练习目标: 把这段关于 SRVCTL 命令的文字从“--This example adds thedatabase”起一直到“and thedisk groups DATA and RECOVERY.”为止重新写出,并将其中的“dbcrm”一律改为“dbsales”。

文档节选:

· · ·

2.3 使用SRVCTL 命令管理Restart(OHASD)

可以手工的使用SRVCTL 命令来管理Oracle Restart。从Oracle Restart 配置里添加或者删除一些组件。当我们手工的添加一个组件到到Oracle Restart,并使用SRVCTL启用该组件,那么Oracle Restart 就开始管理该组件,并根据需要决定是否对该组件进行重启。

 

官方文档的说明如下:

SRVCTL Command Reference for Oracle Restart

​http://docs.oracle.com/cd/E11882_01/server.112/e25494/restart005.htm​

 

Configuring OracleRestart

​http://docs.oracle.com/cd/E11882_01/server.112/e10595/restart002.htm​

 

 

SRVCTL命令主要有如下选项:

Command

Description

​add​

Adds a component to the Oracle Restart configuration.

​config​

Displays the Oracle Restart configuration for a component.

​disable​

Disables management by Oracle Restart for a component.

​enable​

Reenables management by Oracle Restart for a component.

​getenv​

Displays environment variables in the Oracle Restart configuration for a database, Oracle ASM instance, or listener.

​modify​

Modifies the Oracle Restart configuration for a component.

​remove​

Removes a component from the Oracle Restart configuration.

​setenv​

Sets environment variables in the Oracle Restart configuration for a database, Oracle ASM instance, or listener.

​start​

Starts the specified component.

​status​

Displays the running status of the specified component.

​stop​

Stops the specified component.

​unsetenv​

Unsets environment variables in the Oracle Restart configuration for a database, Oracle ASM instance, or listener.

 

 

--This example adds thedatabase with the DB_UNIQUE_NAME dbcrm:

srvctl add database -d dbcrm -o/u01/app/oracle/product/11.2.0/dbhome_1

 

--This example adds thesame database and also establishes a dependency between the database and thedisk groups DATA and RECOVERY.

srvctl add database -d dbcrm -o/u01/app/oracle/product/11.2.0/dbhome_1  -a "DATA,RECOVERY"

 

--The following commandadds a listener (named LISTENER) running out of the database Oracle homeand listening on TCP port 1522:

srvctl add listener -p TCP:1522 -o /u01/app/oracle/product/11.2.0/dbhome_1

 

注意srvctl命令中的config 选项,其是用来限制相关Resource 信息的:

[grid@rac1 ~]$ srvctl config asm -a

ASM home: /u01/app/grid/11.2.0

ASM listener: LISTENER

ASM is enabled.

[grid@rac1 ~]$

 

这里srvctl 命令是非常常用的。在2.1 节里也说明了,有些操作会自动的把相关的resource 添加到Restart里,从而来进行监控,但有些操作不会添加到Restart里,这就需要我们手工的来进行添加。

 

 

    最后一天,如果已经安装过了Restart,如果机器名称发生了改变,就需要重新配置Oracle Restart,具体参考MOS 文档:​​[ID986740.1]​​。

· · ·

带关键点的边界框:

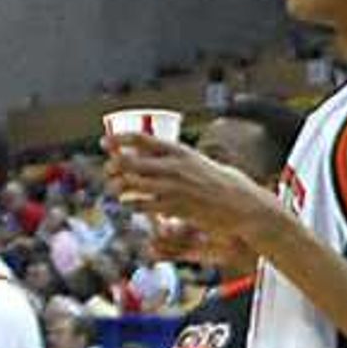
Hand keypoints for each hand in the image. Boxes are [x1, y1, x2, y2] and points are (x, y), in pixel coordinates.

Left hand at [107, 136, 289, 254]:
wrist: (242, 205)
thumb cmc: (223, 183)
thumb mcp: (199, 162)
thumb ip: (177, 159)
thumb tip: (152, 156)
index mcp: (180, 151)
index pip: (141, 139)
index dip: (119, 139)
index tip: (104, 142)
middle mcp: (174, 167)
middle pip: (130, 161)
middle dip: (114, 165)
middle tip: (109, 168)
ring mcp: (173, 188)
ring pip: (133, 184)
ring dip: (118, 185)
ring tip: (115, 187)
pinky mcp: (174, 208)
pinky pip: (143, 205)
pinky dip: (131, 203)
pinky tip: (128, 203)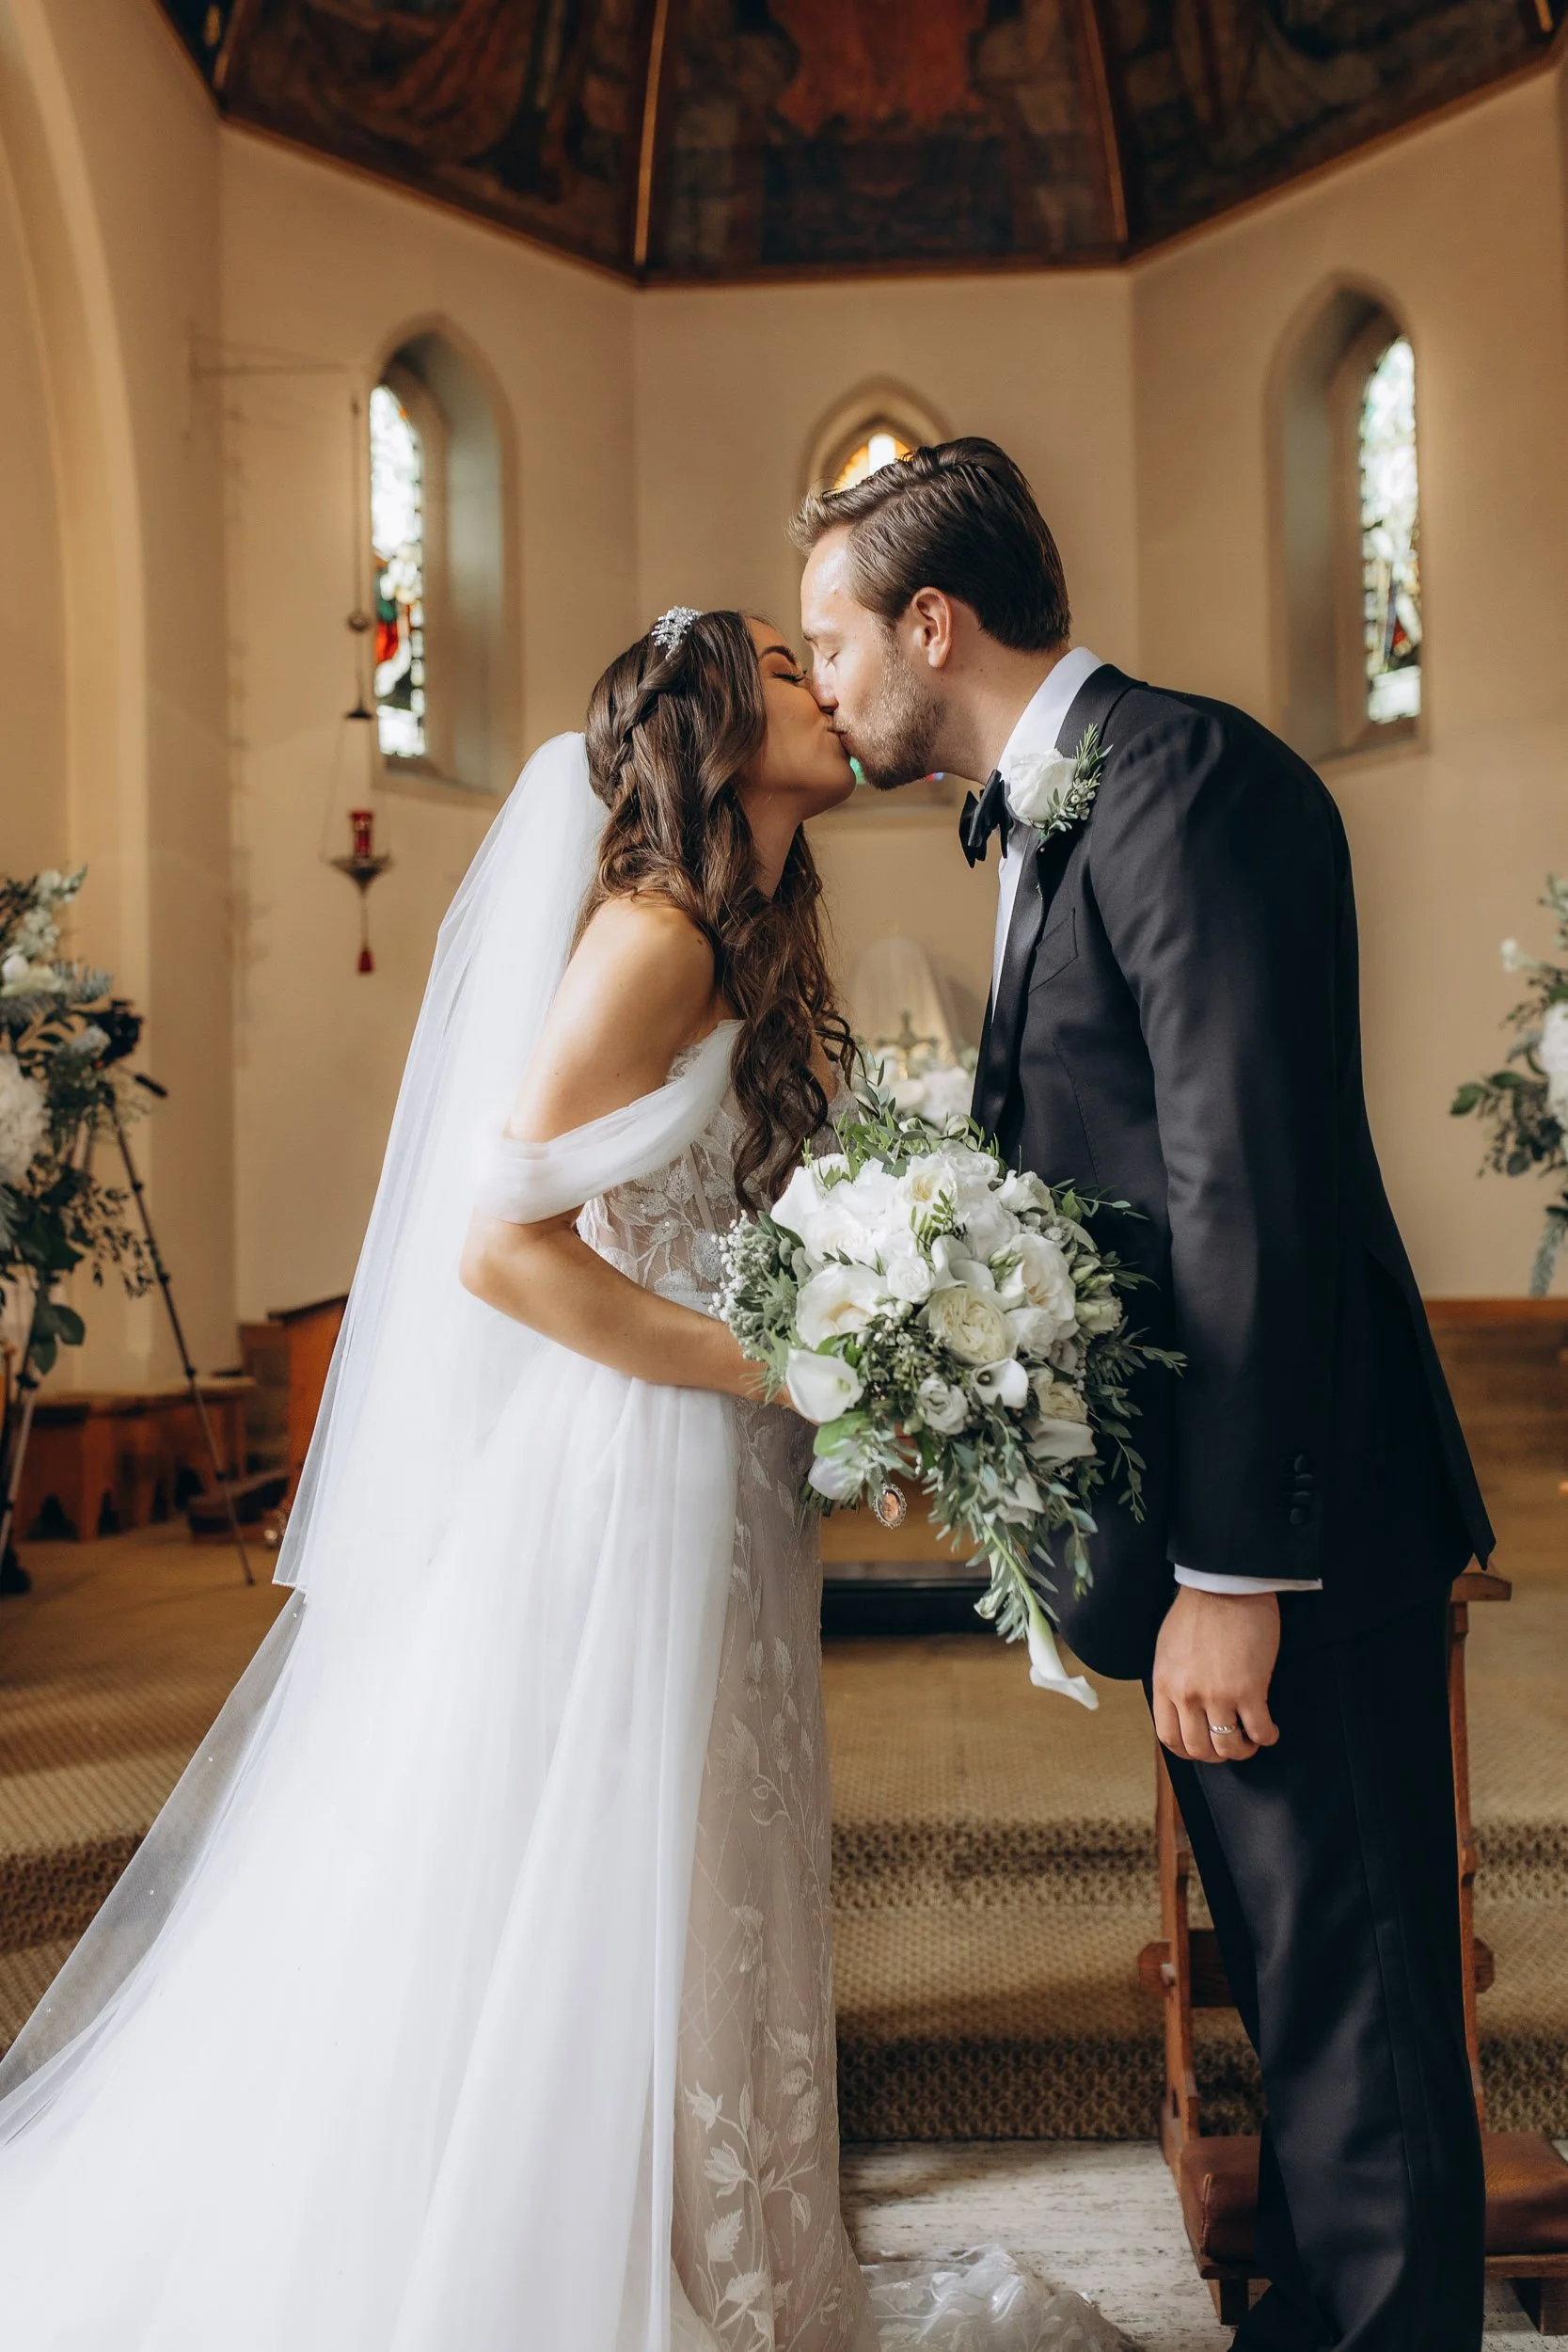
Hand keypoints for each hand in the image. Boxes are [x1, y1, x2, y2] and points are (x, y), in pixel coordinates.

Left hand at [1152, 1585, 1280, 1763]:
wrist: (1225, 1586)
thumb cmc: (1198, 1611)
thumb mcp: (1169, 1649)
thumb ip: (1173, 1680)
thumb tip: (1183, 1705)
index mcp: (1165, 1684)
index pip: (1169, 1737)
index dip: (1188, 1751)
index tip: (1201, 1749)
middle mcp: (1187, 1695)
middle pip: (1199, 1748)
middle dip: (1216, 1754)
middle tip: (1230, 1746)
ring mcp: (1218, 1695)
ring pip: (1229, 1746)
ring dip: (1242, 1750)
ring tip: (1251, 1741)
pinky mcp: (1250, 1690)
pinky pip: (1259, 1731)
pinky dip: (1267, 1737)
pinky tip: (1270, 1731)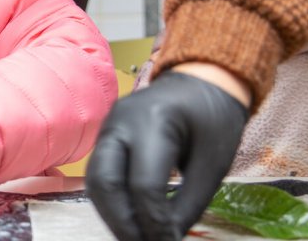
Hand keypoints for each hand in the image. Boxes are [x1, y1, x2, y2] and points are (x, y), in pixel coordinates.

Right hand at [85, 70, 248, 239]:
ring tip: (135, 237)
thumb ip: (188, 204)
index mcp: (155, 121)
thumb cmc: (213, 119)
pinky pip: (99, 174)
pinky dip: (111, 201)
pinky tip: (130, 219)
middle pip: (105, 182)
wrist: (200, 82)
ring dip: (111, 215)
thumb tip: (165, 239)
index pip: (144, 184)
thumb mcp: (213, 163)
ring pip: (94, 181)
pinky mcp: (104, 137)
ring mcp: (107, 127)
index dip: (153, 222)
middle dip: (121, 223)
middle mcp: (120, 122)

· · ·

练习结果:
--This example adds thedatabase with the DB_UNIQUE_NAME dbsales:

srvctl add database -d dbsales -o/u01/app/oracle/product/11.2.0/dbhome_1

 

--This example adds thesame database and also establishes a dependency between the database and thedisk groups DATA and RECOVERY.